The film is divided into chapters, each heralded by a title card that acts as a hint of the events that will come after. It seems like a gimmick used to make one sequence transition into the next but is also a neat structural device that gives the film an 18th century novelesque quality. The kinetic camera often dollying in and out on the action with a generous use of wide-angle shots is a counterpoint to the old-fashioned title cards, emphasizing that this isn’t your run-of-the-mill period piece. The wide-angle shots, in particular, function as a tool to enhance the space in the film, playing up its vastness in one shot, especially crucial in a movie that has so much visual texture. It is primarily set in a Jacobean prodigy house, replete with mullioned windows and furnished with Baroque-style wallpapers and paintings. Excess is the overarching theme of the set, from the food to the vases, to the shrubs that adorn the extensive greenery outside the Palace.
However, the conflict happens within the Palace premises. Though internal discord in the royal abode echoes the schism between the two parliamentary parties Whigs and Tories, the story really focuses on the triangle of power play between the Queen, Duchess, and Abigail. Political and personal arenas do overlap but this is not a simple tale of rags to riches. Abigail’s ascent was carefully engineered from the beginning. “If I were a man, I would ravish you,” Abigail tells the Queen. It’s a line that gives away Abigail’s Janus-faced character. What the Queen took as a ravish as in to consume after being overcome with great emotion has a dual reading of ravish as in to take away by violence, to plunder and steal.
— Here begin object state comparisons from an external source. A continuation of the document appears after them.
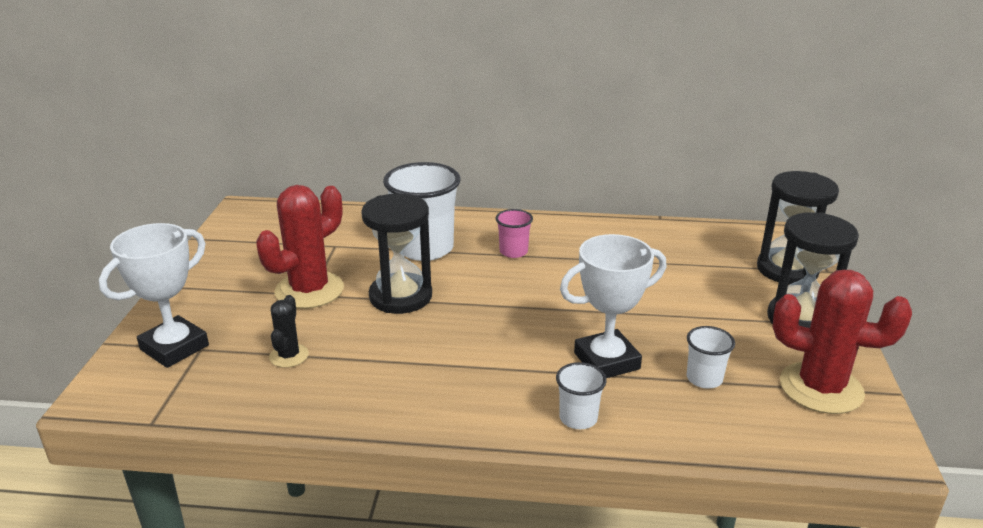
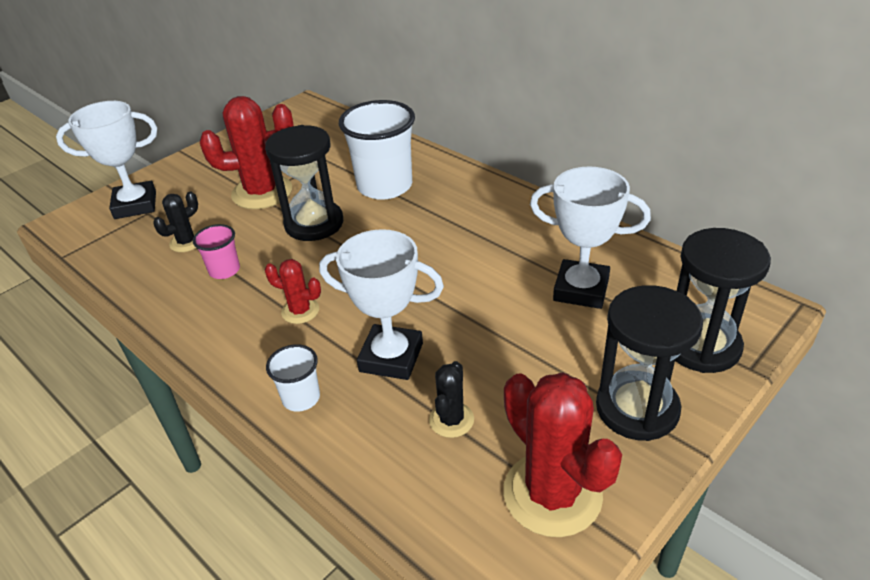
camera: 40 degrees right, 10 degrees up
(486, 362) = (300, 311): none -> red cactus
(513, 251) = (450, 216): pink cup -> pink cup (224, 270)
(674, 265) = (581, 289): none -> white trophy
(704, 379) = (451, 420): white cup -> black cactus

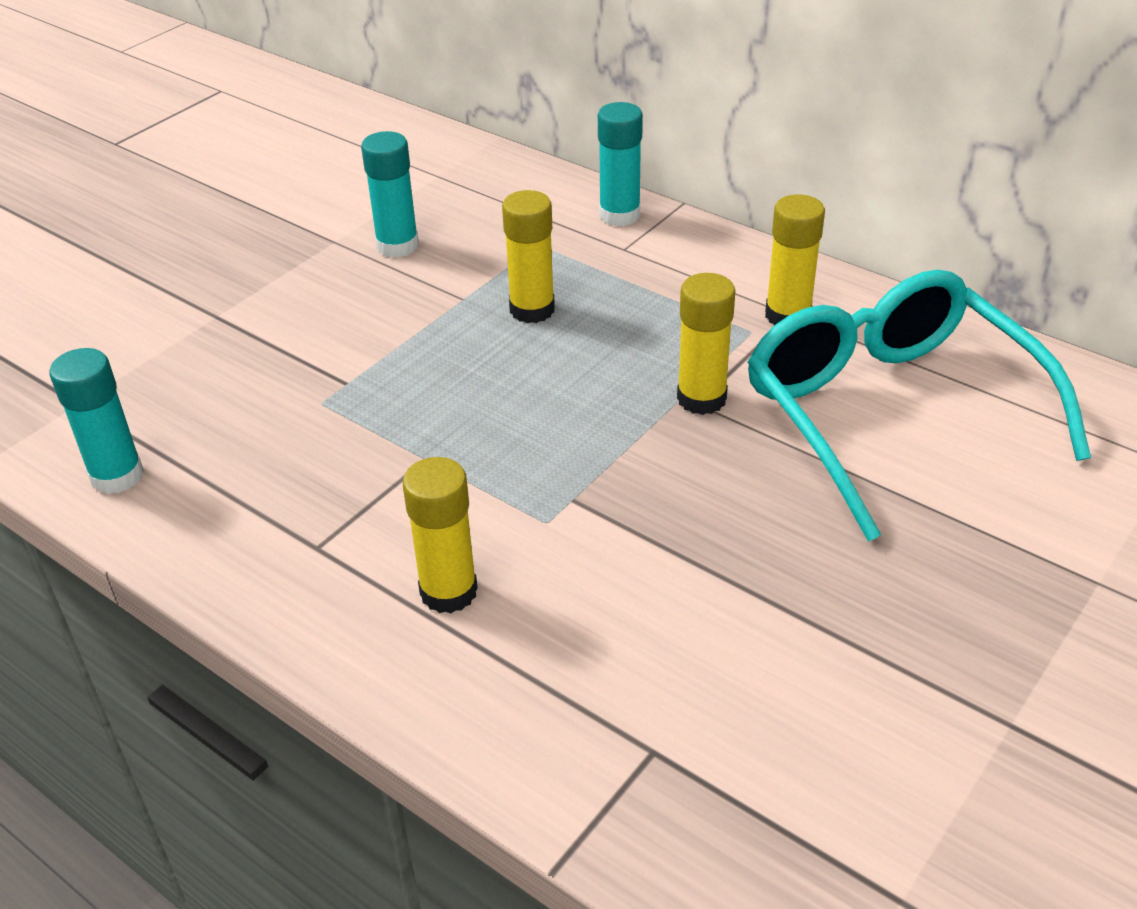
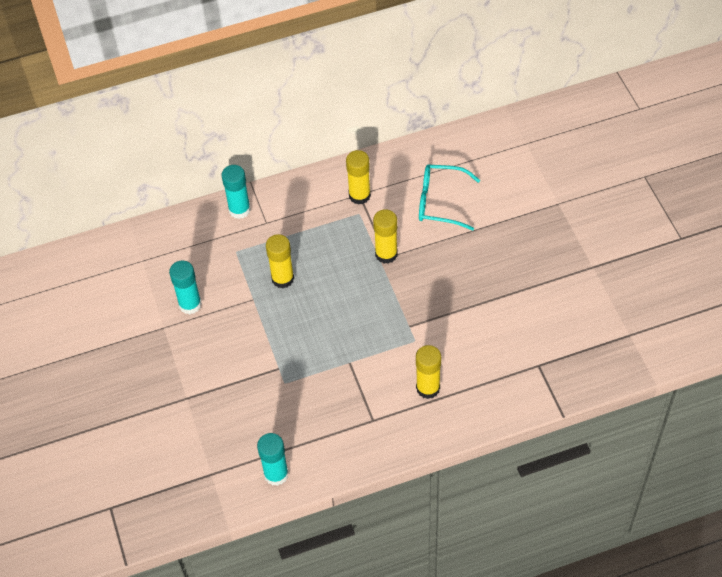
camera: 55 degrees left, 15 degrees up
(890, 412) = (440, 202): turquoise glasses -> turquoise glasses, size x0.57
It’s especially gratifying to watch a director famous for his use of dark comedy, eerie music, stilted dialogue, and offbeat framing to tackle a genre as rictus with tradition as the period film. Equally refreshing is how Lanthimos tackles gender. During an unexpected midnight visit to her chambers, Abigail asks Baron Masham, “Are you here to seduce me or rape me?” “I’m a gentleman,” Masham says. “So, rape then.” As is typical of classic novel narratives, Abigail marries the gentleman, an advantageous move for her, as she becomes a baroness and doesn’t have to live in fear of moving down a rung in society. However, the most interesting character that subverts her gender role is the Duchess of Marlborough. She dresses in structured, masculine-leaning clothes, she is adept at using guns, and is the political backbone of the monarchy. She also sees through Abigail’s act right away.
Her relationship with Queen Anne is one of genuine love, and the nitty-gritties that come with that are beautifully played out in the film. The Queen says love has its limits, to which the Duchess retorts, “It should not.” And that really is the core of the film, more salient even than the nuances of gender in the 18th century. A particularly touching scene in this regard, takes place at the bathtub when the two pretend to be two mustachioed men. It’s so simple but it’s one of the details in The Favourite that bring these historical characters an accessible, more human quality.
The Favourite is a film that is characteristically Lanthimosian but treads new ground for the director. It’s a new take on the period film that is irreverent to the codes of the genre. From its use of camera and space, the hilariously snarky dialogue, and the truly pleasurable performances, it plunges you headfirst to a completely delightful cinematic experience.